Whilst some aspects of the promises to Abraham were fulfilled, a closer reflection reveals that not all of them were fulfilled completely:
1. The promised land was from the "river of Egypt [the Nile] to the Euphrates" (Gen. 15:18). The nation of Israel never occupied this complete territory.
2. Abraham personally was promised the land for ever (Gen. 13:15- to you and to your seed, for ever). This personal promise has never been fulfilled (Acts 7:5; Heb. 11:8,13). The land which Abraham personally walked through was to be his for ever (Gen. 13:17). "To you and to your seed... for ever" occurs again in Gen. 17:8. It was promised to Abraham personally, as his personal eternal inheritance.
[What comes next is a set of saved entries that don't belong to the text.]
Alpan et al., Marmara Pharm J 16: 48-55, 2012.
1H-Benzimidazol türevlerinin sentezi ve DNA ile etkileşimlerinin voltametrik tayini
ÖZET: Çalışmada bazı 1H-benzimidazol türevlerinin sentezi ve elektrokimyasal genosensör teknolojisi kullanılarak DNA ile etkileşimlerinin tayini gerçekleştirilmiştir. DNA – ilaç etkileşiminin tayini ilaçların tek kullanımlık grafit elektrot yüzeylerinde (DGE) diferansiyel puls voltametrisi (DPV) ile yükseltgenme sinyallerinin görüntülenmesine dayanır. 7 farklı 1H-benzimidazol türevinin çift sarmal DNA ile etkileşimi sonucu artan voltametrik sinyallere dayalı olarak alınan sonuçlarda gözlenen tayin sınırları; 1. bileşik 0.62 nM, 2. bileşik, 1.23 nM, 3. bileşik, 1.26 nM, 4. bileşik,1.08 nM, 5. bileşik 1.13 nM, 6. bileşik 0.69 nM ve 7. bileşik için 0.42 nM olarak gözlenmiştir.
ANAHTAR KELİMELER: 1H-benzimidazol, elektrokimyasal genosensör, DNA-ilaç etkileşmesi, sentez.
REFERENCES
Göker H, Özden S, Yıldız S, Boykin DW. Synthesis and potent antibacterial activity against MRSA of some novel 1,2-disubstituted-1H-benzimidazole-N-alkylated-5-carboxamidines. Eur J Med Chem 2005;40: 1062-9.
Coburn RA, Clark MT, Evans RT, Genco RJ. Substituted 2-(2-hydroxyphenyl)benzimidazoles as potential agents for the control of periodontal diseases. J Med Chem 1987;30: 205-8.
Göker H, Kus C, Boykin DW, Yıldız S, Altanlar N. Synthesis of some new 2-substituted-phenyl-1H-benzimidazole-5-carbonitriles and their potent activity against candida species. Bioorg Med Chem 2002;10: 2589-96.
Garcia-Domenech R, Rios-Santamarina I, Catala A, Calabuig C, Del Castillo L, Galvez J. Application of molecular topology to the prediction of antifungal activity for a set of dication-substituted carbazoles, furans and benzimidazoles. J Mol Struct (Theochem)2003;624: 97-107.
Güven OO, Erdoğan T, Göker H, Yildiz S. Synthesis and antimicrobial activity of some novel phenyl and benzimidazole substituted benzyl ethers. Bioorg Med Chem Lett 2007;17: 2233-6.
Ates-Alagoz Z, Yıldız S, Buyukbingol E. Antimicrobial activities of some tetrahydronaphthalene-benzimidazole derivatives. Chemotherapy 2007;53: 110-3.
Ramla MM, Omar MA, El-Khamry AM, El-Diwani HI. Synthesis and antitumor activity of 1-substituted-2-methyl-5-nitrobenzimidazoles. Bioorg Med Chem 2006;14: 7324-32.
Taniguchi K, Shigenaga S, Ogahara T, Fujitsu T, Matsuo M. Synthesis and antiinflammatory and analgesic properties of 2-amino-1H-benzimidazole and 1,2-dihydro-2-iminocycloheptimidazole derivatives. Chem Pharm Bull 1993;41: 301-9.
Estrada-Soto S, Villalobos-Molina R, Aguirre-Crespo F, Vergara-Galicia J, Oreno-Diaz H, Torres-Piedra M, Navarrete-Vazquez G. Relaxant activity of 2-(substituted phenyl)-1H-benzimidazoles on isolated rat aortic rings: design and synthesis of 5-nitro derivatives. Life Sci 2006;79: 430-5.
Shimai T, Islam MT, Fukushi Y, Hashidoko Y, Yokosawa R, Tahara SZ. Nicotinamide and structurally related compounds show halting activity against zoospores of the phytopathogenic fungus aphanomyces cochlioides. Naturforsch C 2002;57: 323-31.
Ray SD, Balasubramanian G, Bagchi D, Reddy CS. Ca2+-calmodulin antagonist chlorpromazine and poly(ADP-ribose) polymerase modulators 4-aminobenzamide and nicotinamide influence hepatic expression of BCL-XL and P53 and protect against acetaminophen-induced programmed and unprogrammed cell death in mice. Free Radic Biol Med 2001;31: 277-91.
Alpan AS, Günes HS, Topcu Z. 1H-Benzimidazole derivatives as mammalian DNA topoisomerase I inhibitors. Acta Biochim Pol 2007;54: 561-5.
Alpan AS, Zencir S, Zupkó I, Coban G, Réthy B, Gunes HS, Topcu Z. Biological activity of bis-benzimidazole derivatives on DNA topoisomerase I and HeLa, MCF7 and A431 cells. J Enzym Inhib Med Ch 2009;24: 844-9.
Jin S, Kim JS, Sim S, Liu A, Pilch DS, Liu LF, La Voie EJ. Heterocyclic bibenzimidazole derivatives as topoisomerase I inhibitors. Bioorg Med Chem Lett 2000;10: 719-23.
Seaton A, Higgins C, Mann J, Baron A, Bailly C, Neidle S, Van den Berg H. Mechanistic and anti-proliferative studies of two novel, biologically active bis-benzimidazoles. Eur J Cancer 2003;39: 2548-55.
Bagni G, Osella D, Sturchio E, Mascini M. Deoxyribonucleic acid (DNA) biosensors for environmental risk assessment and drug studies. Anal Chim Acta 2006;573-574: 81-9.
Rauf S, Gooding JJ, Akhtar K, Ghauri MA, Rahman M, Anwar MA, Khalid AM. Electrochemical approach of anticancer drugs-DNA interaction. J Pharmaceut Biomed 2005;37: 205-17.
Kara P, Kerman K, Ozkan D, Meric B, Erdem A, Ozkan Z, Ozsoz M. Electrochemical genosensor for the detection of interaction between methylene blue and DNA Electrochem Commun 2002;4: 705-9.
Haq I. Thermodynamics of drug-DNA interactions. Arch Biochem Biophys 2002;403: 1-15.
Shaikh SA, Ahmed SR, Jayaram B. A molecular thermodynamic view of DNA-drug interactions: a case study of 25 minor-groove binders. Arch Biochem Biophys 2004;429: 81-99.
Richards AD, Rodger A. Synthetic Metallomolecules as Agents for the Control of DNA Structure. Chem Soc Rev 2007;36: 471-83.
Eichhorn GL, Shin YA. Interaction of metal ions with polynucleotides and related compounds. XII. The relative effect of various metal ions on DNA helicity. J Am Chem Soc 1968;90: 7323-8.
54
3. Joshua brought about an initial fulfillment of the promises but not a full one, "For if Jesus [Joshua] had given them rest, then would he not afterward have spoken of another day. There remaineth therefore a rest to the people of God" (Heb. 4:8,9).
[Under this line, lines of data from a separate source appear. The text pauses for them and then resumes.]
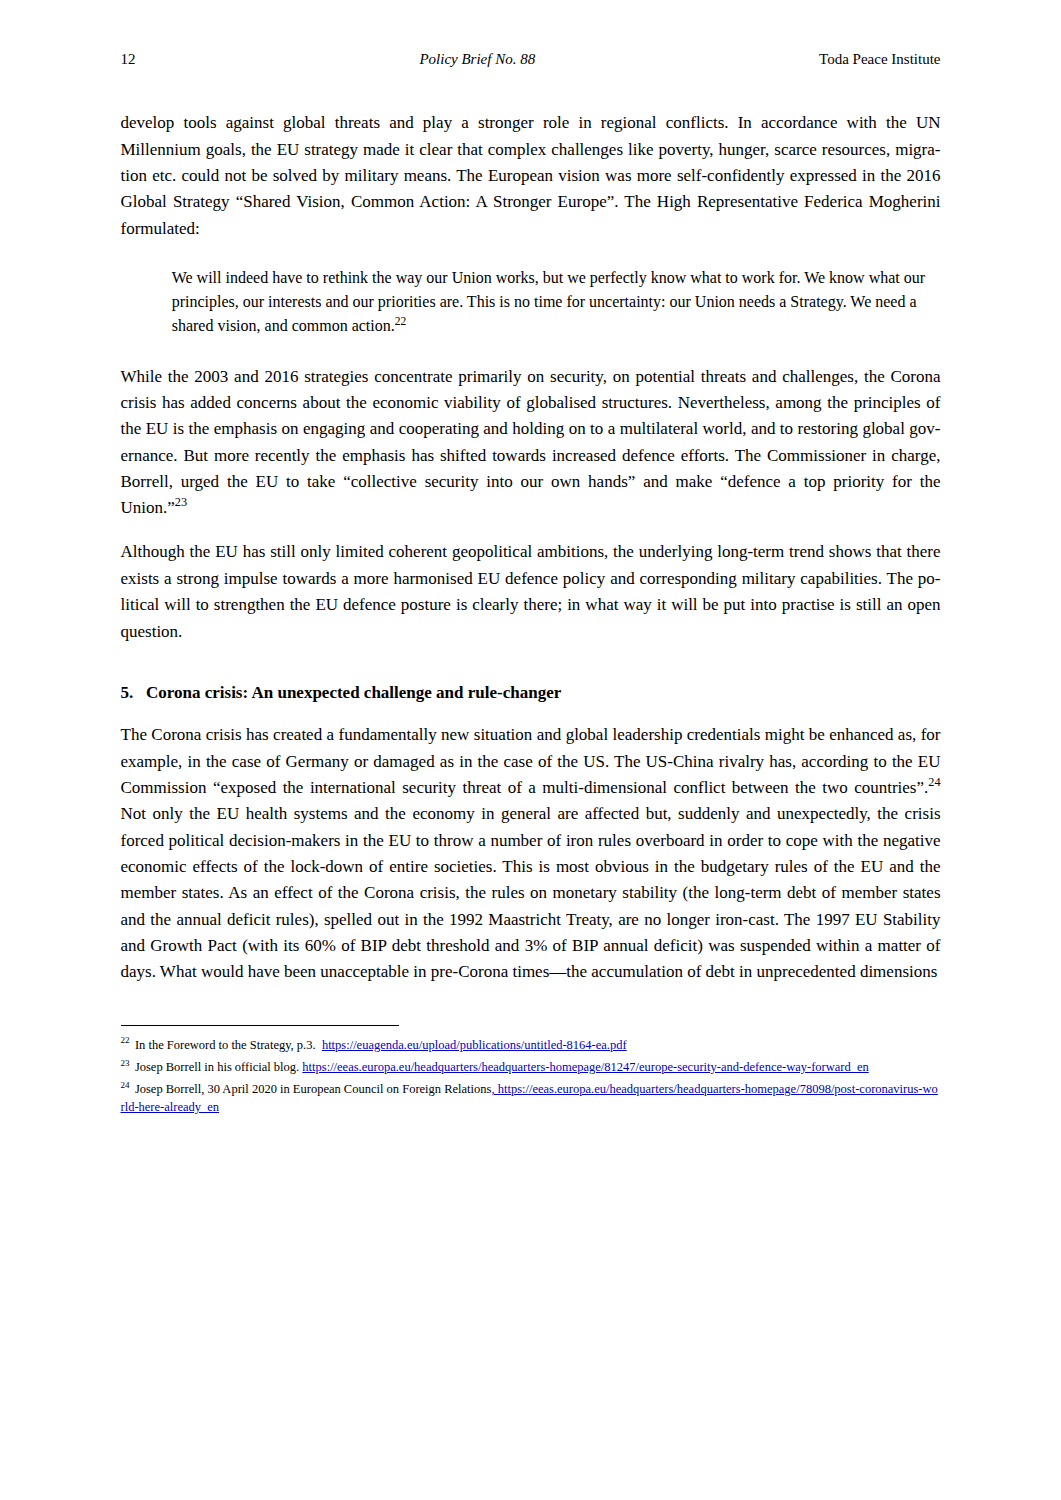12 Policy Brief No. 88 Toda Peace Institute
develop tools against global threats and play a stronger role in regional conflicts. In accordance with the UN Millennium goals, the EU strategy made it clear that complex challenges like poverty, hunger, scarce resources, migration etc. could not be solved by military means. The European vision was more self-confidently expressed in the 2016 Global Strategy “Shared Vision, Common Action: A Stronger Europe”. The High Representative Federica Mogherini formulated:
We will indeed have to rethink the way our Union works, but we perfectly know what to work for. We know what our principles, our interests and our priorities are. This is no time for uncertainty: our Union needs a Strategy. We need a shared vision, and common action.22
While the 2003 and 2016 strategies concentrate primarily on security, on potential threats and challenges, the Corona crisis has added concerns about the economic viability of globalised structures. Nevertheless, among the principles of the EU is the emphasis on engaging and cooperating and holding on to a multilateral world, and to restoring global governance. But more recently the emphasis has shifted towards increased defence efforts. The Commissioner in charge, Borrell, urged the EU to take “collective security into our own hands” and make “defence a top priority for the Union.”23
Although the EU has still only limited coherent geopolitical ambitions, the underlying long-term trend shows that there exists a strong impulse towards a more harmonised EU defence policy and corresponding military capabilities. The political will to strengthen the EU defence posture is clearly there; in what way it will be put into practise is still an open question.
5. Corona crisis: An unexpected challenge and rule-changer
The Corona crisis has created a fundamentally new situation and global leadership credentials might be enhanced as, for example, in the case of Germany or damaged as in the case of the US. The US-China rivalry has, according to the EU Commission “exposed the international security threat of a multi-dimensional conflict between the two countries”.24 Not only the EU health systems and the economy in general are affected but, suddenly and unexpectedly, the crisis forced political decision-makers in the EU to throw a number of iron rules overboard in order to cope with the negative economic effects of the lock-down of entire societies. This is most obvious in the budgetary rules of the EU and the member states. As an effect of the Corona crisis, the rules on monetary stability (the long-term debt of member states and the annual deficit rules), spelled out in the 1992 Maastricht Treaty, are no longer iron-cast. The 1997 EU Stability and Growth Pact (with its 60% of BIP debt threshold and 3% of BIP annual deficit) was suspended within a matter of days. What would have been unacceptable in pre-Corona times—the accumulation of debt in unprecedented dimensions
22 In the Foreword to the Strategy, p.3. https://euagenda.eu/upload/publications/untitled-8164-ea.pdf
23 Josep Borrell in his official blog. https://eeas.europa.eu/headquarters/headquarters-homepage/81247/europe-security-and-defence-way-forward_en
24 Josep Borrell, 30 April 2020 in European Council on Foreign Relations, https://eeas.europa.eu/headquarters/headquarters-homepage/78098/post-coronavirus-world-here-already_en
If the promises to Abraham have already been fulfilled, then a few worrying and sad deductions present themselves:
- Seeing Abraham didn't receive the fulfillment of the promises in his lifetime, either God doesn't keep His promises and the whole basis of the Gospel isn't secure at all, or he received them somehow at his death. This latter view not only contradicts the New Testament statements that Abraham hadn't received what God promised him [at least by the time the New Testament was written], but also supposes conscious survival of death. This is contrary to Bible teaching as we've tried to outline in chapter 4 of "Bible Basics".
- If the promises have been fulfilled in the experience of believers today, then "If in this life only we have hoped in Christ, we are of all men most pitiable" (1 Cor. 15:19). But Paul goes on in that context to reason that the Christian hope is of the resurrection of the body at Christ's return, and inheritance of the Kingdom then.